* _PROBLEM STATEMENT_:
Output range, inclusive: from the line containing "Figure 26. Input" to the line containing "10. Delivery services". Restate those lines from the data below word for word and only those.

[Extracted page text data]
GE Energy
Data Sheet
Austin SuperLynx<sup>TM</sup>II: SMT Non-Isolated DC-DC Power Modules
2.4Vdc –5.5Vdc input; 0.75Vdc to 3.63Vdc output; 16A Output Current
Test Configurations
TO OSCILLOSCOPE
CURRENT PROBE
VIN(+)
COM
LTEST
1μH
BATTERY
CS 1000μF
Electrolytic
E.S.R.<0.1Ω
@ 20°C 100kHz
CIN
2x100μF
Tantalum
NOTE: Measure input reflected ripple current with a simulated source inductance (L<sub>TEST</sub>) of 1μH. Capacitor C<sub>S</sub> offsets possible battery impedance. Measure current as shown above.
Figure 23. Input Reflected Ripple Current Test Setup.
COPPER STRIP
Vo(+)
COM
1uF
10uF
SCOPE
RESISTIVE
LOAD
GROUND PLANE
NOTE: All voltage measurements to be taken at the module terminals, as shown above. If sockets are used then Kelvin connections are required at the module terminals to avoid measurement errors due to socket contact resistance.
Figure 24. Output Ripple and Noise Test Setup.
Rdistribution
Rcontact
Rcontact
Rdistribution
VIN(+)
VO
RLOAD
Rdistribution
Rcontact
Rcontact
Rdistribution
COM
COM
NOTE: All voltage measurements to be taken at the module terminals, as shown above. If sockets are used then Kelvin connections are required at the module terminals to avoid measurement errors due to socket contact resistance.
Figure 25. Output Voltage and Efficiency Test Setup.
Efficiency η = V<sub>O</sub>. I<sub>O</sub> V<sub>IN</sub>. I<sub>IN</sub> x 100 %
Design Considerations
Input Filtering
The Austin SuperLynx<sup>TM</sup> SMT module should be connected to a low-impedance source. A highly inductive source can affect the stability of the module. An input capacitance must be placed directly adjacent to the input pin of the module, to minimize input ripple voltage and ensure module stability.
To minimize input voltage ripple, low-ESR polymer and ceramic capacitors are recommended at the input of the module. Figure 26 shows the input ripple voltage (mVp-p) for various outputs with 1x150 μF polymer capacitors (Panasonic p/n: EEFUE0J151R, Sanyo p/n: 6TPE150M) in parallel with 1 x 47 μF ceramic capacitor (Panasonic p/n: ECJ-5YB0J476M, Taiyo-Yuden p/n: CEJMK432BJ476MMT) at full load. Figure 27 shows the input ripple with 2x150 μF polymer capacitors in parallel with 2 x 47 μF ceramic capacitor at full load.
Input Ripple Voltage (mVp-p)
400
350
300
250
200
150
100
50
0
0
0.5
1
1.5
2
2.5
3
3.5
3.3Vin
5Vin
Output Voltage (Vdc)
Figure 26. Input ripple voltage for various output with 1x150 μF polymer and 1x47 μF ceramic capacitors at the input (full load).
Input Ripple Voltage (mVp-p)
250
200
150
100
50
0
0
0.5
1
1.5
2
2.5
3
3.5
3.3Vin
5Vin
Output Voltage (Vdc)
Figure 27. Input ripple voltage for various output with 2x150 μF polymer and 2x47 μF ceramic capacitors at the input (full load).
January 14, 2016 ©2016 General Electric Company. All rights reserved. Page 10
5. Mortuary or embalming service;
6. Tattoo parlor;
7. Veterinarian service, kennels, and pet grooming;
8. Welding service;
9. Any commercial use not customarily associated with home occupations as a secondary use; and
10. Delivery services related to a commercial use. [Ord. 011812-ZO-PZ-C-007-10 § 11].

==

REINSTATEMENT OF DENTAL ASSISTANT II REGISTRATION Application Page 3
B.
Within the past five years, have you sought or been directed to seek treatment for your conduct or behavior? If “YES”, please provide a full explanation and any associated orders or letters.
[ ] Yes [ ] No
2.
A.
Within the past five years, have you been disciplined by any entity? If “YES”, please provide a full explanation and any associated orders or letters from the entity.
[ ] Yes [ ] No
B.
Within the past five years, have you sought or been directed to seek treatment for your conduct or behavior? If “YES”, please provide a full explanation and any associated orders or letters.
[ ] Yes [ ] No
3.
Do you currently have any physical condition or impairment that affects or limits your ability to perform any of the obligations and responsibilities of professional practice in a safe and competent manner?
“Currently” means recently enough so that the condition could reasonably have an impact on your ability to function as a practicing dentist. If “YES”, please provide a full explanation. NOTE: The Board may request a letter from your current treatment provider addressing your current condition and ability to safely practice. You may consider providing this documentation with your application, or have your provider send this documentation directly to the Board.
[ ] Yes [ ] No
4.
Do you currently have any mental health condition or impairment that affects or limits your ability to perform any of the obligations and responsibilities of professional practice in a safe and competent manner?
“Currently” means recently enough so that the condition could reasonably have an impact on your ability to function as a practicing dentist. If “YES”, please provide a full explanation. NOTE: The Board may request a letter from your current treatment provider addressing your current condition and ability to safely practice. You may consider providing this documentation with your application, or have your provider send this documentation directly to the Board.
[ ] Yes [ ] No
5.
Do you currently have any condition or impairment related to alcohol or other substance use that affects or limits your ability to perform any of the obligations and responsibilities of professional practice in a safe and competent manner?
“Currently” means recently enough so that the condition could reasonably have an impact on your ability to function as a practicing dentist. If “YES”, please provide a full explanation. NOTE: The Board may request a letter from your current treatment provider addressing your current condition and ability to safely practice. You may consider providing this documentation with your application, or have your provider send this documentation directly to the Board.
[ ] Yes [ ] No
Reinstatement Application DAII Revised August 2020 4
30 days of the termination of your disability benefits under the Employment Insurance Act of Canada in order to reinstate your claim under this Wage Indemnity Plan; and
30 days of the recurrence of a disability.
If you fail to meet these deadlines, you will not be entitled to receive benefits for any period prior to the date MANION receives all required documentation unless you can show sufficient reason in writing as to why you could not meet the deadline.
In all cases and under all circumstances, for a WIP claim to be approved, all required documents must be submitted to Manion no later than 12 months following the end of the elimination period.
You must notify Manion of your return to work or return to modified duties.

* _RESULT_:
Figure 26. Input ripple voltage for various output with 1x150 μF polymer and 1x47 μF ceramic capacitors at the input (full load).
Input Ripple Voltage (mVp-p)
250
200
150
100
50
0
0
0.5
1
1.5
2
2.5
3
3.5
3.3Vin
5Vin
Output Voltage (Vdc)
Figure 27. Input ripple voltage for various output with 2x150 μF polymer and 2x47 μF ceramic capacitors at the input (full load).
January 14, 2016 ©2016 General Electric Company. All rights reserved. Page 10
5. Mortuary or embalming service;
6. Tattoo parlor;
7. Veterinarian service, kennels, and pet grooming;
8. Welding service;
9. Any commercial use not customarily associated with home occupations as a secondary use; and
10. Delivery services related to a commercial use. [Ord. 011812-ZO-PZ-C-007-10 § 11].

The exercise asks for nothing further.